Thirty-nine government soldiers accused of war crimes have gone on trial in eastern Democratic Republic of Congo.
Most of the charges relate to the mass rape and other acts of sexual violence against more than 130 women and girls in November 2012 by a retreating army.
Correspondents say the military trial comes after months of international pressure after some officers were suspended but no soldiers tried.
The UN then threatened to stop funding army units suspected of abuses.
Armed groups in eastern DR Congo often use rape as a weapon of war.
The BBC's Maud Jullien in Goma says the charges, including murder, rape and looting, were read out to the soldiers, who are mostly low-ranking, at the military court in the eastern city.
The trial will focus on events a year ago when M23 rebels took control of Goma and thousands of soldiers retreated to the town of Minova.
According to a UN report, at least 102 women and 33 girls were victims of rape or other acts of sexual violence by government troops in the market town to the south of Goma.
The lead lawyer representing the victims, Sylvestre Bisimwa, says the figures given in the UN report are very low.
He told the BBC that so far 1,014 people - male and female - have been identified as victims of war crimes in Minova.

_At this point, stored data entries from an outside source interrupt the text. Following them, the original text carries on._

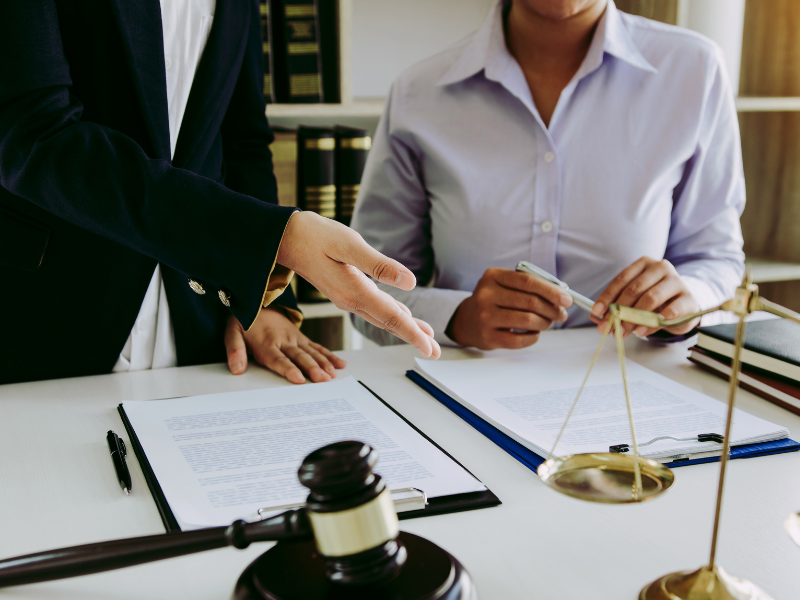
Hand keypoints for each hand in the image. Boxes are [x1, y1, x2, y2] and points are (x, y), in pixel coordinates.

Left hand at [225, 307, 346, 383]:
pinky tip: (339, 364)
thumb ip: (234, 350)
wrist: (257, 300)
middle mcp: (283, 341)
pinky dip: (329, 355)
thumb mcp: (231, 332)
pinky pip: (317, 347)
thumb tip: (236, 369)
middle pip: (299, 357)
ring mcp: (295, 338)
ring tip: (332, 375)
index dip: (289, 369)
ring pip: (312, 352)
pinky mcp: (302, 338)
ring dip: (324, 364)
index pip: (278, 359)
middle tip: (322, 380)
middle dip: (312, 369)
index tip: (299, 378)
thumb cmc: (244, 321)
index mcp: (266, 343)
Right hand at [277, 212, 439, 358]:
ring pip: (382, 317)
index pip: (392, 317)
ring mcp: (346, 297)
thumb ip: (380, 265)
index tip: (430, 348)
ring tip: (425, 336)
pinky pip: (373, 308)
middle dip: (414, 337)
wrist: (282, 238)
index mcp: (354, 291)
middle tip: (435, 352)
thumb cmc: (314, 235)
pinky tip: (401, 315)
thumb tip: (409, 282)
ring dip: (405, 327)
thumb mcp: (349, 244)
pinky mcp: (344, 290)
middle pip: (389, 323)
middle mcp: (351, 300)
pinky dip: (391, 314)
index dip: (414, 333)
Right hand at [446, 267, 571, 349]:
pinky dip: (533, 337)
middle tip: (561, 314)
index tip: (567, 299)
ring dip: (545, 323)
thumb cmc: (496, 300)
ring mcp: (485, 316)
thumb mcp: (507, 285)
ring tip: (547, 323)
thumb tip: (563, 291)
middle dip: (552, 309)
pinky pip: (520, 340)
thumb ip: (532, 285)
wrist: (468, 321)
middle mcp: (486, 294)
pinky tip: (534, 333)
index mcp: (493, 276)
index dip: (551, 290)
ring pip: (528, 320)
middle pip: (530, 301)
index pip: (528, 281)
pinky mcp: (488, 336)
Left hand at [591, 257, 699, 337]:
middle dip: (619, 311)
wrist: (684, 304)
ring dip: (634, 318)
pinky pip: (670, 311)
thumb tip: (596, 317)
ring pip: (650, 298)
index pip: (621, 279)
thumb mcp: (634, 300)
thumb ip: (616, 306)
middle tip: (608, 327)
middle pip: (634, 289)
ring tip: (625, 331)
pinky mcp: (688, 298)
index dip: (607, 297)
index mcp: (644, 264)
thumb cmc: (655, 300)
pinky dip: (653, 322)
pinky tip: (642, 330)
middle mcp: (660, 268)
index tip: (597, 312)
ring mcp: (677, 281)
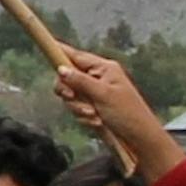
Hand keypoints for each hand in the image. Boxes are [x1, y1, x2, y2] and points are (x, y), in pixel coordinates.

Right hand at [48, 46, 180, 178]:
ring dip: (79, 108)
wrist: (140, 138)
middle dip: (69, 92)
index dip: (60, 52)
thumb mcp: (102, 95)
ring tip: (94, 116)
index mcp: (103, 68)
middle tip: (73, 98)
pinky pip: (78, 109)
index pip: (76, 56)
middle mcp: (98, 78)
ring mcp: (95, 93)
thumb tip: (61, 69)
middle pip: (68, 78)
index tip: (46, 46)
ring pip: (72, 96)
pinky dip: (84, 117)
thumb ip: (80, 81)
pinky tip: (96, 123)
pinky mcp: (94, 108)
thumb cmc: (128, 113)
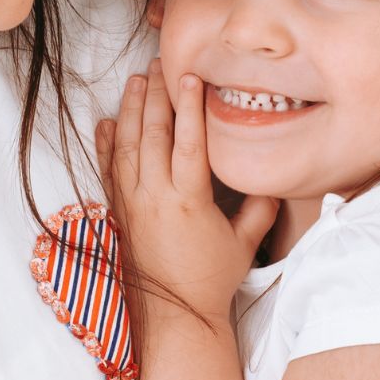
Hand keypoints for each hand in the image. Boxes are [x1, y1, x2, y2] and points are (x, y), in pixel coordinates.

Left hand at [97, 59, 277, 325]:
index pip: (187, 142)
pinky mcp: (121, 213)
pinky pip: (109, 171)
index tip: (190, 76)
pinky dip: (105, 144)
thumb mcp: (245, 243)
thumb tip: (274, 178)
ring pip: (127, 146)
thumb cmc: (212, 279)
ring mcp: (133, 203)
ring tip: (136, 80)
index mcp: (188, 200)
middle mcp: (155, 197)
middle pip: (152, 134)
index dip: (189, 106)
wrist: (175, 315)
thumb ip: (260, 208)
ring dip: (130, 110)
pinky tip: (106, 122)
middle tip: (159, 63)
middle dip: (155, 94)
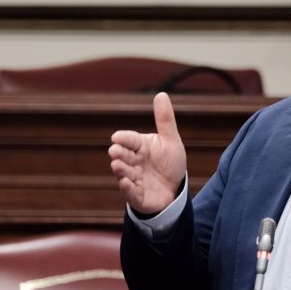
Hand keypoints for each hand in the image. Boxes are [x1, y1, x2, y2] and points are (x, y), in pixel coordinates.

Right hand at [108, 92, 186, 213]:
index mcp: (140, 146)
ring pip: (124, 173)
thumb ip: (165, 120)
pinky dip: (127, 188)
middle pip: (124, 156)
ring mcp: (134, 178)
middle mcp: (134, 162)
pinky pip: (131, 192)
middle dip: (119, 153)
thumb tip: (161, 94)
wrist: (175, 189)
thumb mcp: (170, 141)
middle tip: (115, 151)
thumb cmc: (169, 163)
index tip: (116, 137)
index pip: (131, 140)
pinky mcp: (137, 195)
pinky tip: (125, 182)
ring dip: (120, 170)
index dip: (124, 139)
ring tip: (116, 165)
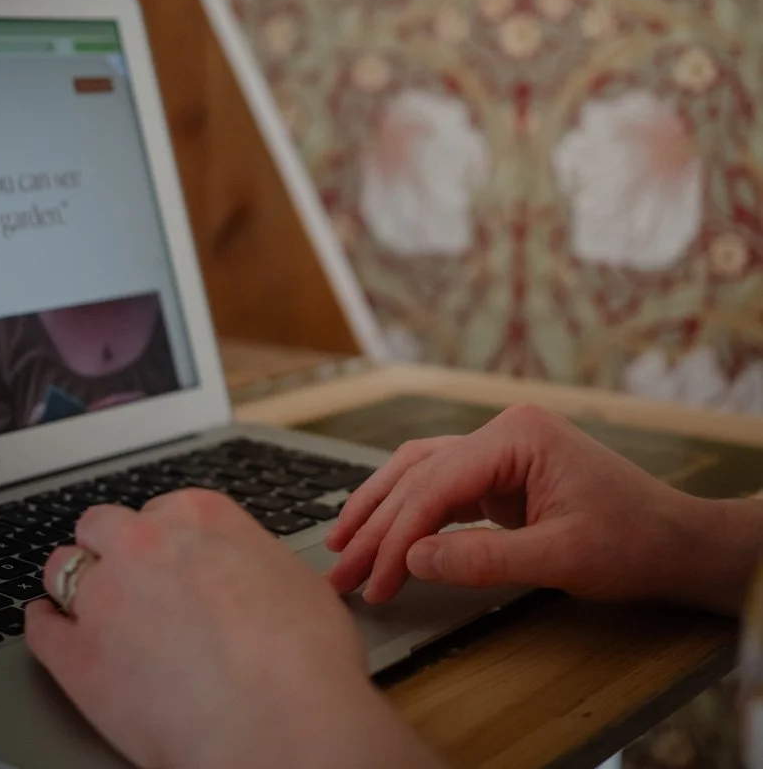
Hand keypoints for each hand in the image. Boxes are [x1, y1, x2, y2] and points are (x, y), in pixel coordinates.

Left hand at [26, 491, 443, 768]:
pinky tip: (48, 626)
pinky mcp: (76, 658)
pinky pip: (38, 628)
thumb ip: (253, 564)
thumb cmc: (304, 658)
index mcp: (201, 516)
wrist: (279, 723)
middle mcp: (145, 543)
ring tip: (83, 600)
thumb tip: (250, 577)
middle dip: (111, 546)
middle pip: (102, 524)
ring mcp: (105, 597)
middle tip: (125, 574)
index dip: (164, 537)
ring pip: (63, 567)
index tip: (168, 556)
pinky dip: (43, 624)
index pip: (162, 510)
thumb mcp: (294, 580)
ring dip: (73, 580)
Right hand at [326, 404, 750, 613]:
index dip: (397, 536)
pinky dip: (411, 511)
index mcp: (517, 435)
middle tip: (338, 568)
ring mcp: (500, 448)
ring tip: (343, 545)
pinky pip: (443, 486)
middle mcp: (502, 431)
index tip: (374, 581)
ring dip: (382, 508)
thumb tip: (411, 559)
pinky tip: (385, 532)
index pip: (436, 485)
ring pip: (421, 471)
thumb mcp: (560, 558)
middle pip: (418, 471)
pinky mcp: (501, 471)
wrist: (675, 539)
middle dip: (375, 521)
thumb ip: (483, 558)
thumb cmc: (631, 542)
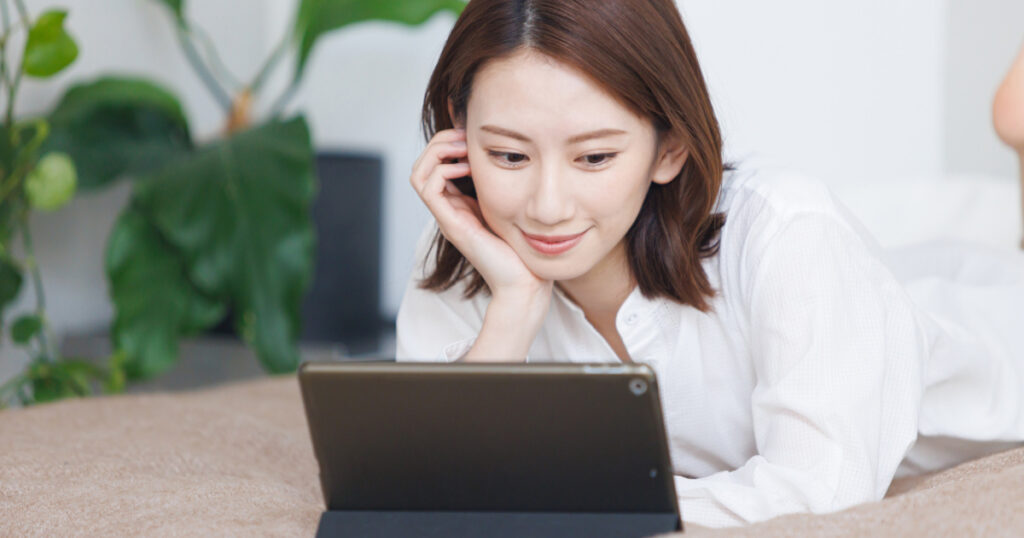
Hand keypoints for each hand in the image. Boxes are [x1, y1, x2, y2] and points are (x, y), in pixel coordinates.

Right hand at [410, 129, 552, 300]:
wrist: (525, 282)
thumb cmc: (525, 248)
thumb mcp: (515, 206)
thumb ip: (508, 185)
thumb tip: (517, 155)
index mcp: (462, 203)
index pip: (437, 164)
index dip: (450, 142)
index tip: (473, 135)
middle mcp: (450, 208)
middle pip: (423, 164)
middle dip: (441, 141)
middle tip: (465, 135)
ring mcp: (448, 216)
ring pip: (419, 172)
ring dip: (437, 151)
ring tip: (463, 146)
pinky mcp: (451, 224)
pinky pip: (428, 188)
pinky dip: (442, 169)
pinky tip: (466, 168)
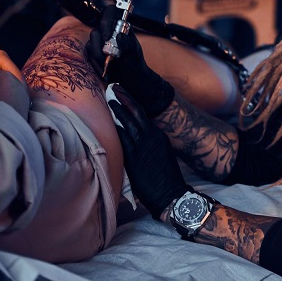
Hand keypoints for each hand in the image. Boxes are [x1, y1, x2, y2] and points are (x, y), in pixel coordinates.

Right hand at [87, 4, 173, 117]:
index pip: (110, 12)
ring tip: (107, 67)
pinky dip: (95, 63)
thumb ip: (129, 45)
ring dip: (97, 57)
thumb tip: (119, 36)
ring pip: (91, 43)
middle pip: (96, 31)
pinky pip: (89, 55)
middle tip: (107, 57)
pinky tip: (104, 71)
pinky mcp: (94, 52)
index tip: (107, 36)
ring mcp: (100, 42)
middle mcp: (109, 32)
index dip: (105, 21)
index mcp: (121, 27)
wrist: (131, 79)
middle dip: (100, 46)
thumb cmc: (135, 64)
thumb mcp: (135, 54)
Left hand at [107, 84, 186, 219]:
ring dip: (118, 108)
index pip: (142, 115)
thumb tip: (135, 139)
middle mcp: (152, 137)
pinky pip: (124, 139)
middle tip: (114, 86)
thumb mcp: (161, 155)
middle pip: (136, 112)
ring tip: (109, 97)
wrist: (171, 194)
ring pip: (129, 122)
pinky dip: (117, 127)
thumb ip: (149, 145)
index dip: (131, 102)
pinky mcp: (135, 158)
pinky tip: (109, 119)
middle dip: (124, 98)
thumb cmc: (165, 178)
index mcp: (158, 136)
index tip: (122, 92)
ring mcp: (143, 147)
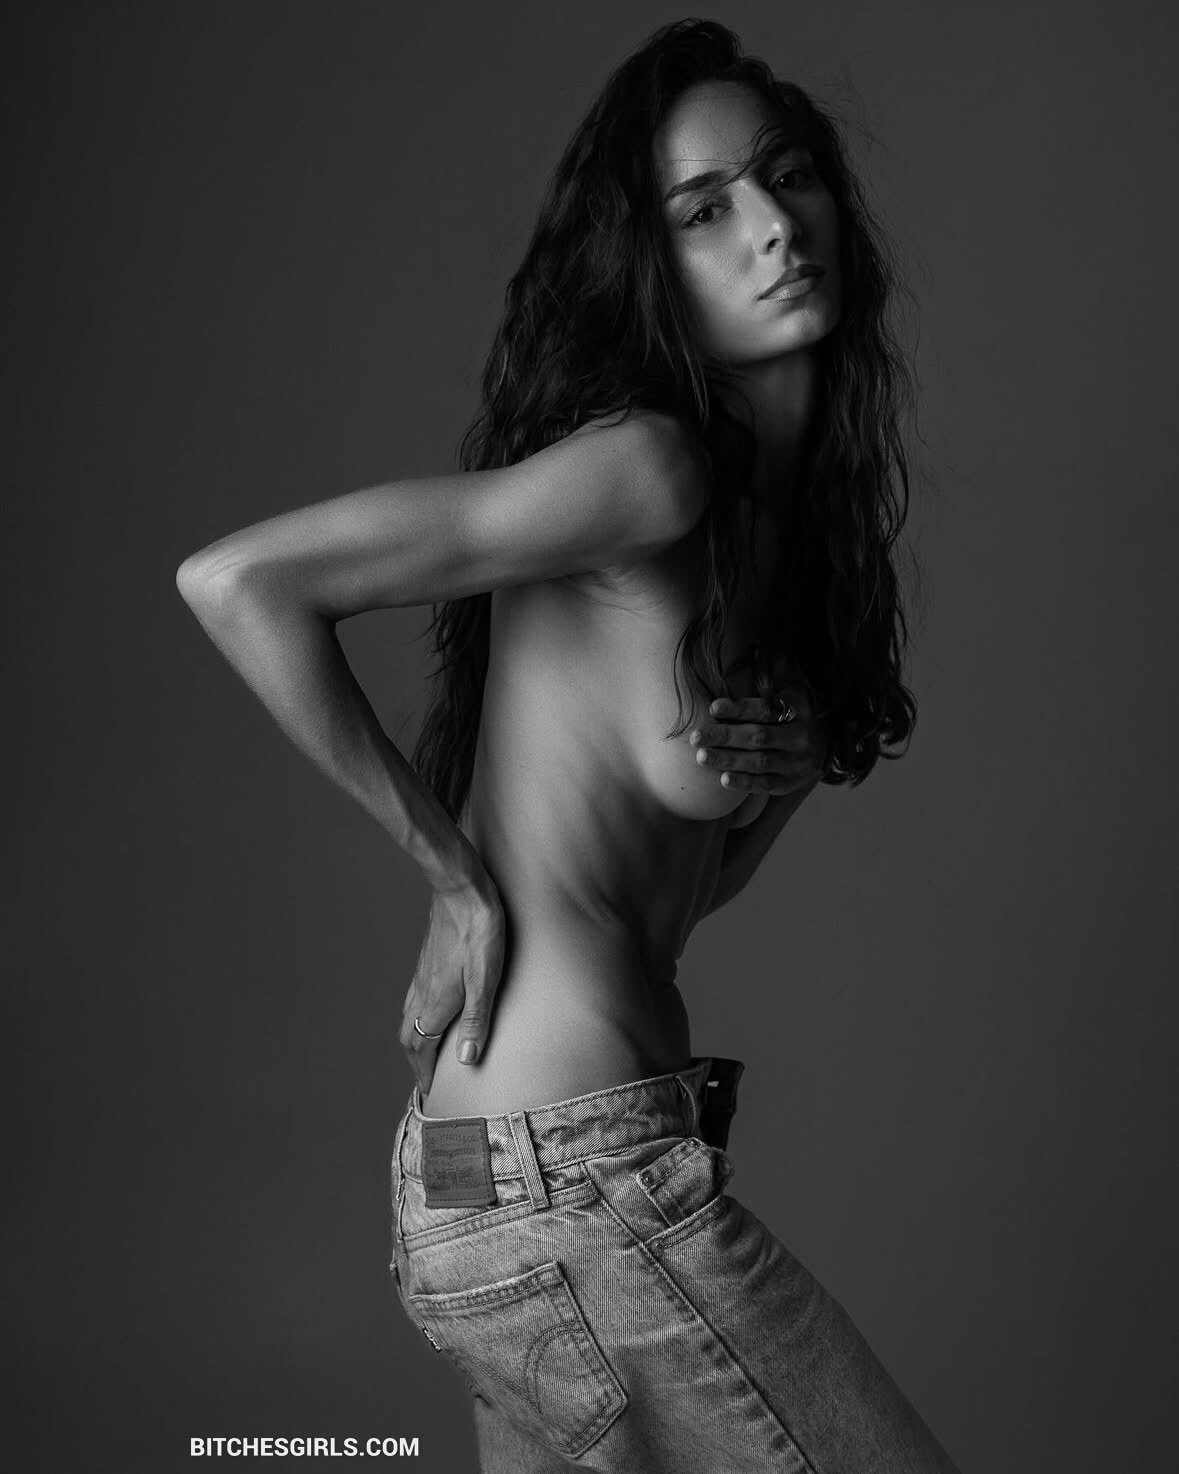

The trial was adjourned for two weeks following a request by the various lawyers representing the victims that they be able to go to Minova to find more witnesses.
Mr Bisimwa told the BBC he was surprised to see so few high-ranking officers amongst the accused.
He added that many victims said their alleged rapists were not among the 39 accused.
Soldiers, who requested anonymity, admitted to the BBC in April that they had raped women in Minova, but said they had acted under orders from above.
Our correspondent says that 11 soldiers were initially arrested last December in connection with crimes committed in Minova and later 12 senior officers in charge of the units implicated in the rapes in Minova were suspended - but none were brought to trial.